A Meta foi condenada a retirar do ar um vídeo falso que usou a imagem de Zezé Di Camargo, segundo decisão do Tribunal de Justiça de São Paulo.
Em 13 de outubro de 2025, a Meta, empresa responsável pelo Instagram no Brasil, foi condenada a retirar do ar um vídeo produzido com Inteligência Artificial que utilizava a imagem e a voz do cantor Zezé Di Camargo. Segundo a decisão do Tribunal de Justiça de São Paulo, o vídeo promovia um discurso político falso em favor do impeachment do ministro Alexandre de Moraes. A ação foi motivada pela preocupação de Zezé com os danos à sua imagem em um momento de forte polarização política no país.
Decisão judicial e seus impactos
O juiz Renato de Abreu Perine, ao analisar o caso, destacou que a criação e disseminação de vídeos com conteúdo falso caracteriza “uso indevido de imagem” e potencial configuração de crimes contra a honra e falsidade ideológica. O conteúdo, que foi republicado por diversos perfis no Instagram, conseguiu milhares de comentários e 117 mil curtidas em apenas dois dias.
Custas e honorários
Além de determinar a retirada do vídeo, a sentença também incluiu a obrigatoriedade da Meta de pagar as custas do processo e honorários de 15% sobre o valor da causa, que foi fixado em R$ 15 mil.

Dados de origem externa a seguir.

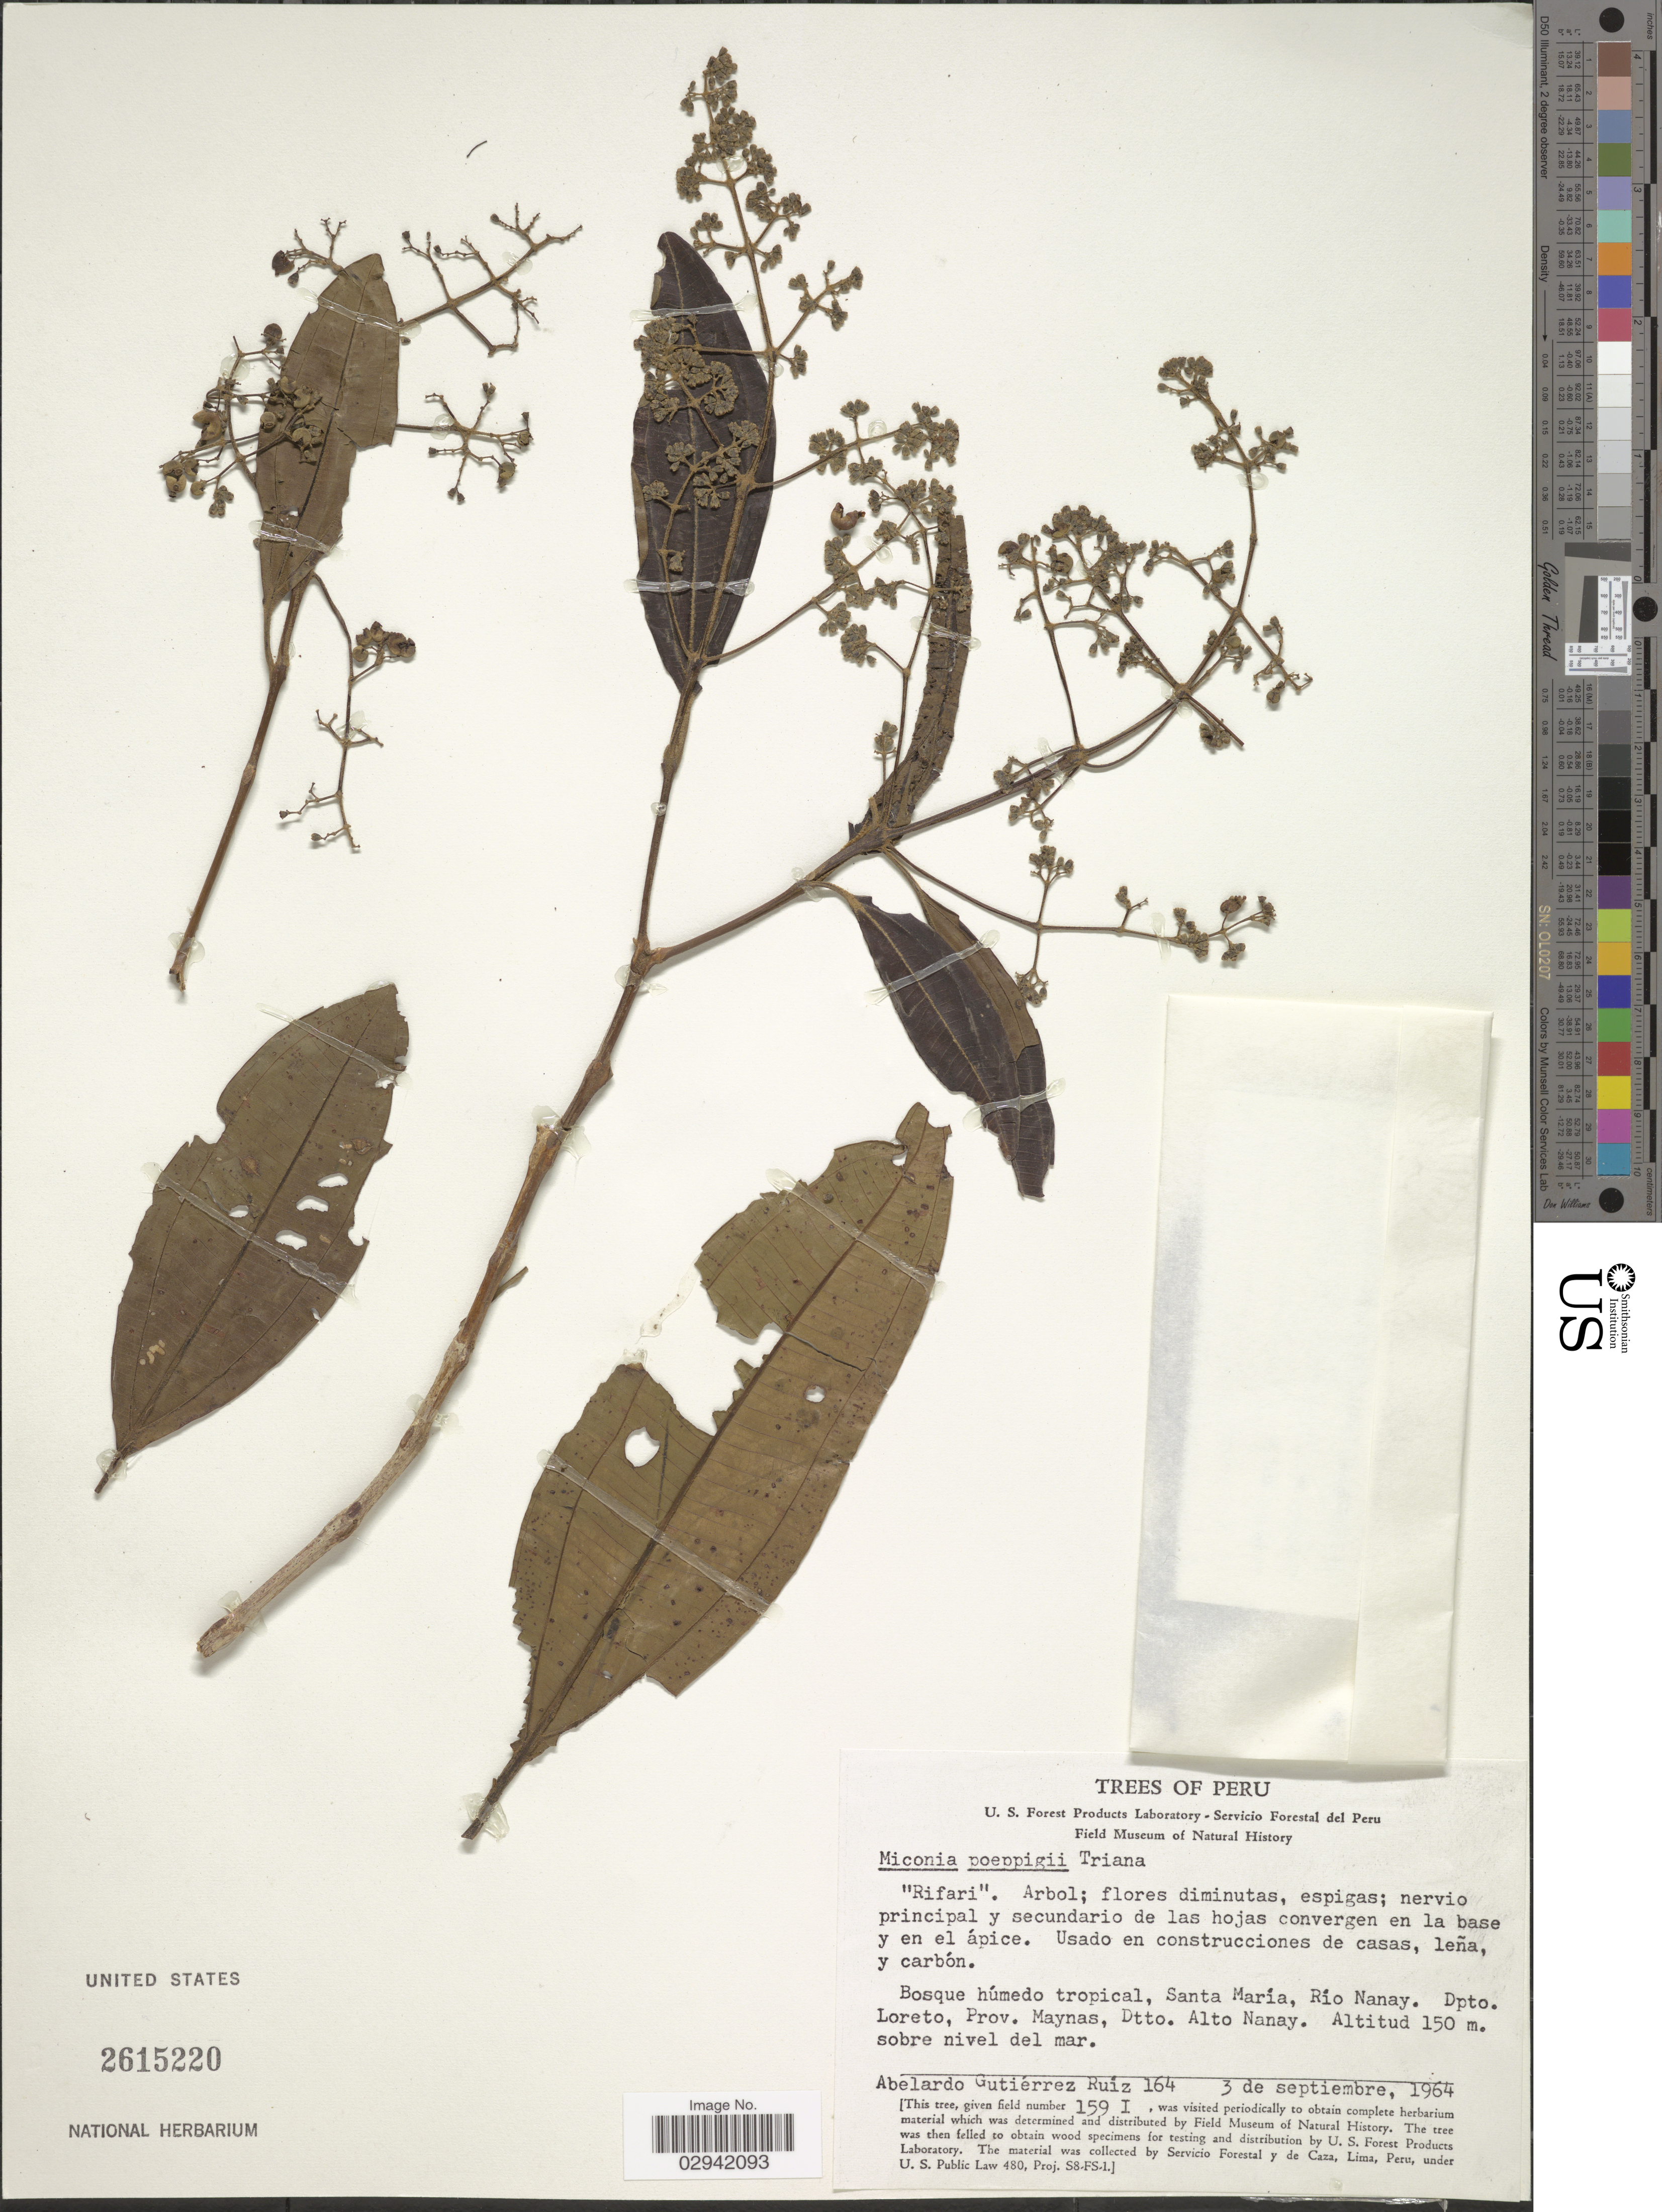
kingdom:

A empresa ainda não se manifestou publicamente sobre a decisão até a última atualização desta reportagem.
Contexto do caso
Esse evento ressalta a crescente preocupação com o uso de tecnologias como o deepfake e sua capacidade de manipular a imagem pública de indivíduos, especialmente em contextos sensíveis como o político. A decisão judicial reflete a necessidade de proteger a imagem e a honra de personalidades públicas diante do avanço das tecnologias de manipulação de mídia.